Nuestro sistema, perfectamente diseñado para guiarnos, nos pide de manera constante que nos rindamos, que nos liberemos de esa obligación auto-impuesta que es el ego, de esa esclavitud en la que el intelecto nos puede mantener si no sabemos utilizarlo para lo que fue diseñado e insistimos en tratar de utilizarlo para encontrar la verdad de quienes y qué somos.

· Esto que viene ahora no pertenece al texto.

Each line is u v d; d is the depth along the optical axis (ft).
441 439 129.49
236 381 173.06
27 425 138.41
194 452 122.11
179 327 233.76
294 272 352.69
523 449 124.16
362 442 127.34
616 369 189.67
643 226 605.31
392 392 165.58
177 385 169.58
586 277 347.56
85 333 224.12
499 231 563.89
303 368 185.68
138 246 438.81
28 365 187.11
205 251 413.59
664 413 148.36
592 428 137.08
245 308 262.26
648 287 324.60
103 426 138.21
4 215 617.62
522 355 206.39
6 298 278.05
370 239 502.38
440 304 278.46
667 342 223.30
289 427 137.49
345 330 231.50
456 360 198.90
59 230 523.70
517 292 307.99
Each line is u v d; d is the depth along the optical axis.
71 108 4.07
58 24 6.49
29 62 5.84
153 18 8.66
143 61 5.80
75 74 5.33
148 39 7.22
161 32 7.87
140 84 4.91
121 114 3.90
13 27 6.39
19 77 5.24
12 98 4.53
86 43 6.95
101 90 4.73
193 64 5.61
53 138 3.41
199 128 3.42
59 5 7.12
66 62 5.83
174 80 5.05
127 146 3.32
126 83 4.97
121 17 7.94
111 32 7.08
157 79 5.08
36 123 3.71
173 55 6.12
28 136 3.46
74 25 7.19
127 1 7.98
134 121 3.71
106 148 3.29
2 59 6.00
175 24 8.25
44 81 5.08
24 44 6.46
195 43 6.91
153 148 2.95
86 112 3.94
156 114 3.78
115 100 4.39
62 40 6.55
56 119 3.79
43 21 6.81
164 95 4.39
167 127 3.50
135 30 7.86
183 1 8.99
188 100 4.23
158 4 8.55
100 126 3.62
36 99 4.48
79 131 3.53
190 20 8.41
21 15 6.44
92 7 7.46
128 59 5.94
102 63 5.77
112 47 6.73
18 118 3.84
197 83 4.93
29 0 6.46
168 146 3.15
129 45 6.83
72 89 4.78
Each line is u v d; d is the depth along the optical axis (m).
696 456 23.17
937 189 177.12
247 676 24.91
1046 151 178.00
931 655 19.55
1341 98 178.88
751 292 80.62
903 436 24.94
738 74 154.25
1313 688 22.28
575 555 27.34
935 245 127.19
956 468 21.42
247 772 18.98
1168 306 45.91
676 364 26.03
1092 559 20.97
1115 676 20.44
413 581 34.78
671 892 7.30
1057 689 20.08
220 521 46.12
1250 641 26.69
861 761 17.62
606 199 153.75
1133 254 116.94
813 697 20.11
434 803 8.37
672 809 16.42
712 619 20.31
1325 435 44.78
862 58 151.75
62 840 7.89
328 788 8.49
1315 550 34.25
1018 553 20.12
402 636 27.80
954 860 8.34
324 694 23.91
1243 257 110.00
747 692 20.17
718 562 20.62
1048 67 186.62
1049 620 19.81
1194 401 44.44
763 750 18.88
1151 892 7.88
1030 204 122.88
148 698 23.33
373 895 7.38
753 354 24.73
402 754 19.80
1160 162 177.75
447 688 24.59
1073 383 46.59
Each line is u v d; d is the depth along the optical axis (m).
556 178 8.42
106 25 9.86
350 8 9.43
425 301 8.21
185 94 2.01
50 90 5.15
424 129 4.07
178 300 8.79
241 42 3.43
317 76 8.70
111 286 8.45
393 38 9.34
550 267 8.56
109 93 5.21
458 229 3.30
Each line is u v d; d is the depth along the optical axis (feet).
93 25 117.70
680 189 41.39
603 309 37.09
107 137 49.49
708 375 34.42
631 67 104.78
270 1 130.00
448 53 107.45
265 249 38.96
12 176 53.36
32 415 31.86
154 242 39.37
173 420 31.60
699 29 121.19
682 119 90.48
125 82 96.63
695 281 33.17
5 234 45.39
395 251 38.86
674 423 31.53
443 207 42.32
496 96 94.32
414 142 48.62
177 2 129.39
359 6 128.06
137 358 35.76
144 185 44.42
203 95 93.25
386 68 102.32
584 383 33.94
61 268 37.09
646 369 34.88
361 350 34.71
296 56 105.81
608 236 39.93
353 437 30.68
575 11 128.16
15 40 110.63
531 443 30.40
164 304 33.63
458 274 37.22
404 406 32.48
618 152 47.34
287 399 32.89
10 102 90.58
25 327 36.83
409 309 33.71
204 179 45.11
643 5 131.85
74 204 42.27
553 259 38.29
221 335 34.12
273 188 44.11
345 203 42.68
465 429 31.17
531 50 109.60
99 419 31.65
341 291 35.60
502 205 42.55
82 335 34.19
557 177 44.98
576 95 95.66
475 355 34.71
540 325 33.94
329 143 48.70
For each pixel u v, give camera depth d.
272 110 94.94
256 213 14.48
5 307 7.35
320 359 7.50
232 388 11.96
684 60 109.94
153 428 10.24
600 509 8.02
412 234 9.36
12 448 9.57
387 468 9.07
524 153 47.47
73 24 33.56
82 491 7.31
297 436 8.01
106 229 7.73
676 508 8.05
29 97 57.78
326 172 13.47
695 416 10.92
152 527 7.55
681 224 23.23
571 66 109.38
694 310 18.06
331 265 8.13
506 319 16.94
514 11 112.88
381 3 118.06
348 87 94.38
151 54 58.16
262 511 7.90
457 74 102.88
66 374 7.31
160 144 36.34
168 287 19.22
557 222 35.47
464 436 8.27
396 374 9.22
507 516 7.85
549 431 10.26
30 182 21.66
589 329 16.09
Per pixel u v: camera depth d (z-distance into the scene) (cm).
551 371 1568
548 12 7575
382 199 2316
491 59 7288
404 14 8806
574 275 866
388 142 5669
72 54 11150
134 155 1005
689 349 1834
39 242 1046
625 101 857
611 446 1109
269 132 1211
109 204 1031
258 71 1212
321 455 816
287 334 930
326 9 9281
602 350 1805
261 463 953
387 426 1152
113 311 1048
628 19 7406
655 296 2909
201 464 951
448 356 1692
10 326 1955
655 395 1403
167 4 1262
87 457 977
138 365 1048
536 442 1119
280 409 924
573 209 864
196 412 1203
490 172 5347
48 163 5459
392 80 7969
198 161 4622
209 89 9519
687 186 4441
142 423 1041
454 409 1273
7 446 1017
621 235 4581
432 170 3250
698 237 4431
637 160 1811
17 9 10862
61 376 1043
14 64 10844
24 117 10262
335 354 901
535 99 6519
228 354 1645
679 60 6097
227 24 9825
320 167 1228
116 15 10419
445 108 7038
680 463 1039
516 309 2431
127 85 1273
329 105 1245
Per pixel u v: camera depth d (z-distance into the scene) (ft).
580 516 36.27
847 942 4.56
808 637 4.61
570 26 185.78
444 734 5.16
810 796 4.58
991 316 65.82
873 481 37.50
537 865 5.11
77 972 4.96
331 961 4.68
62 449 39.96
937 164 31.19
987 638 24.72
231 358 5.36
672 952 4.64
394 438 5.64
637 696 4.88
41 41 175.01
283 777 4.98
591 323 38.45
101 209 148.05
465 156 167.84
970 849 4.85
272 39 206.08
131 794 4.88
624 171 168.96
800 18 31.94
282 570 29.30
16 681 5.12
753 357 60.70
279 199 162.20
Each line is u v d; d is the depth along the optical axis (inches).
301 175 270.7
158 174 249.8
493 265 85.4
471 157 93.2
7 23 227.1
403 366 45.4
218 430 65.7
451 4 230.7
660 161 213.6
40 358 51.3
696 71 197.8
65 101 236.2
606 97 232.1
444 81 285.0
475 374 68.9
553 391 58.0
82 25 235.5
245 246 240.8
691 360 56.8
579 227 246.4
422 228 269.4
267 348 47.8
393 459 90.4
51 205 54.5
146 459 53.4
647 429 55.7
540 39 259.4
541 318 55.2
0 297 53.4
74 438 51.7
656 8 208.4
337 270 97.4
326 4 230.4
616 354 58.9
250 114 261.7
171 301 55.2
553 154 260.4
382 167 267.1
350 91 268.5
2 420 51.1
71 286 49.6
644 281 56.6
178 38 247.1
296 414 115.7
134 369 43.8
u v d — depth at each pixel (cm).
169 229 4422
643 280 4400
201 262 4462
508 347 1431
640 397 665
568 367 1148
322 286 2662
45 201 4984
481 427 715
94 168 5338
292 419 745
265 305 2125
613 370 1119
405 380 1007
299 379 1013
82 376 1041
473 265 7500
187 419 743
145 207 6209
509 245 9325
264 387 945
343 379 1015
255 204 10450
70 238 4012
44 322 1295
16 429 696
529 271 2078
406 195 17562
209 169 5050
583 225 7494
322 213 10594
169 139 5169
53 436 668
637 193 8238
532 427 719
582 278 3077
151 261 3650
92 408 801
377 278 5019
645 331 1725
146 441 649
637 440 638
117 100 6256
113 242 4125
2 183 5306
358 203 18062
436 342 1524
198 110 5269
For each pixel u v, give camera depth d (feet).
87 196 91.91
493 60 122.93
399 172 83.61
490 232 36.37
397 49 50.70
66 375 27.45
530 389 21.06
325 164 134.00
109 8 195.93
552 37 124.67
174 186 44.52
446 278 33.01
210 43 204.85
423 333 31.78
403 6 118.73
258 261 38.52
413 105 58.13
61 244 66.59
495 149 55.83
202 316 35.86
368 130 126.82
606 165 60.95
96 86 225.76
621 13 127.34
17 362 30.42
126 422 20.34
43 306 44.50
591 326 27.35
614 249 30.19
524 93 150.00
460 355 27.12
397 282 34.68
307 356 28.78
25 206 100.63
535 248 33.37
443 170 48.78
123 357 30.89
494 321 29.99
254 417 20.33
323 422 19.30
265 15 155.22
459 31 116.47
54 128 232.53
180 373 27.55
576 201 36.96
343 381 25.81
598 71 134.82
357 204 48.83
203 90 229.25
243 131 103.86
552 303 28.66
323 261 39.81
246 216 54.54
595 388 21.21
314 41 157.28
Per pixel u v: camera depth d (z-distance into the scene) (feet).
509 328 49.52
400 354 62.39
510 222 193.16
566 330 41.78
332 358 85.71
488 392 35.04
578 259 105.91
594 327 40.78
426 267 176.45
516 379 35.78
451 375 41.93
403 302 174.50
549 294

Sydney Banks utilizaba los términos de Mente Universal y mente personal, y aclaraba que no son dos mentes diferentes, sino que es siempre una sola mente que se puede utilizar de dos maneras diferentes: “abierta a la sabiduría universal” o “cerrada”. Resulta útil saber cuál es útil cuándo y para qué. Resulta revolucionario saber que una incluye a la otra. Vale la pena preguntarnos si acaso nos es posible vivir desde esa alineación,
Una amiga me compartía hace unos días que la vida vivida así, "desde la curiosidad y no desde lo cómodo de lo conocido”, es una vida creativa. A mí me parece que es muchísimo más que eso: una vida vivida desde la intuición es una vida inspirada, guiada, informada desde las posibilidades más altas que existen para nosotros y para el mundo que nos rodea. Y así, una vida que nos mantiene despiertos, vivos, atentos, emocionados, excitados, asombrados.
Es una vida valiente, sin duda. Vivida en la frontera de nosotros mismos y yendo siempre más allá. Así nuestro día a día, así nuestro trabajo, así nuestras relaciones, así nosotros, entregados al misterio, viviendo a flor de piel, explorando, investigando, descubriendo todo, incluso a nosotros mismos, sin conformarnos con lo que ya hay a pesar de que lo reconozcamos y lo agradezcamos en totalidad, incluso utilizándolo para ir más lejos, a lo que es posible más allá.